In yet another embodiment, the dog(s) 134 may be configured to block fluidic flow between the decelerator assembly 22 and the inner wall 152 thereby hydraulically trapping fluid between the dog(s) 34 and the downhole structure 18 and forming a hydraulic brake. Additionally, a combination of more than one of the embodiments disclosed herein can be used in unison to decelerate the decelerator assembly 22 as well as any tools attached thereto when dropped within the downhole tubular 14.
Embodiments of the decelerating device 110 may be configured to decelerate and stop motion of the body 26 prior to impact between the body 26 and the downhole structure 18. Alternately, the decelerating device 110 may allow such contact only after sufficient kinetic energy has been dissipated to prevent damage to the downhole structure 18, the decelerator assembly 22, or the tool connected thereto.
While the invention has been described with reference to an exemplary embodiment or embodiments, it will be understood by those skilled in the art that various changes may be made and equivalents may be substituted for elements thereof without departing from the scope of the invention. In addition, many modifications may be made to adapt a particular situation or material to the teachings of the invention without departing from the essential scope thereof. Therefore, it is intended that the invention not be limited to the particular embodiment disclosed as the best mode contemplated for carrying out this invention, but that the invention will include all embodiments falling within the scope of the claims. Also, in the drawings and the description, there have been disclosed exemplary embodiments of the invention and, although specific terms may have been employed, they are unless otherwise stated used in a generic and descriptive sense only and not for purposes of limitation, the scope of the invention therefore not being so limited. Moreover, the use of the terms first, second, etc. do not denote any order or importance, but rather the terms first, second, etc. are used to distinguish one element from another. Furthermore, the use of the terms a, an, etc. do not denote a limitation of quantity, but rather denote the presence of at least one of the referenced item.
Claims
1. A decelerating system for a tubular located at a subterranean location and further comprising a profile, comprising:
- a decelerator assembly selectively actuated to engage the tubular;
- said decelerator assembly movably mounted to a mandrel;
- said decelerator assembly comprising at least one element in operable communication with the mandrel such that longitudinal movement of said decelerator assembly relative to said mandrel when said mandrel has found a support after freefalling causes radial movement of said at least one element to interact with the tubular to decelerate the decelerator assembly in relation to the tubular.

• **SHORT TASK 1**
In the decelerator passage, what is formed when fluid is hydraulically trapped between the dog(s) and the downhole structure?
• **SHORT TASK 2**
Repeat the part of the decelerator passage that begins at "In yet another" and ends after "tool connected thereto.".

• **PROVIDED MATERIAL**

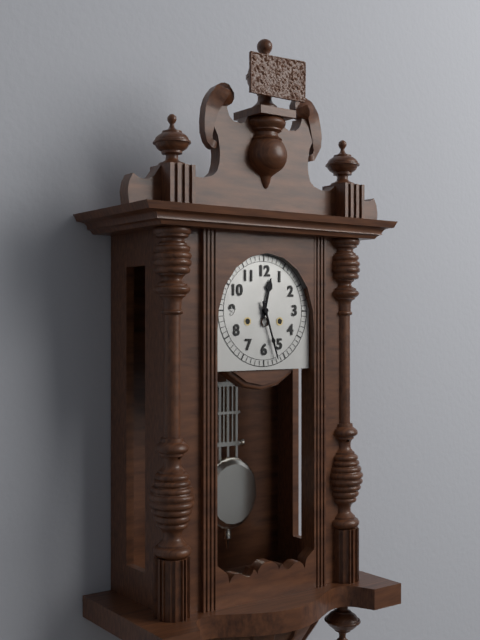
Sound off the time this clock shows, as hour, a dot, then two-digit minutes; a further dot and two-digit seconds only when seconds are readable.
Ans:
12.27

• **EXERCISE OUTPUT 1**
A hydraulic brake.

• **EXERCISE OUTPUT 2**
In yet another embodiment, the dog(s) 134 may be configured to block fluidic flow between the decelerator assembly 22 and the inner wall 152 thereby hydraulically trapping fluid between the dog(s) 34 and the downhole structure 18 and forming a hydraulic brake. Additionally, a combination of more than one of the embodiments disclosed herein can be used in unison to decelerate the decelerator assembly 22 as well as any tools attached thereto when dropped within the downhole tubular 14.
Embodiments of the decelerating device 110 may be configured to decelerate and stop motion of the body 26 prior to impact between the body 26 and the downhole structure 18. Alternately, the decelerating device 110 may allow such contact only after sufficient kinetic energy has been dissipated to prevent damage to the downhole structure 18, the decelerator assembly 22, or the tool connected thereto.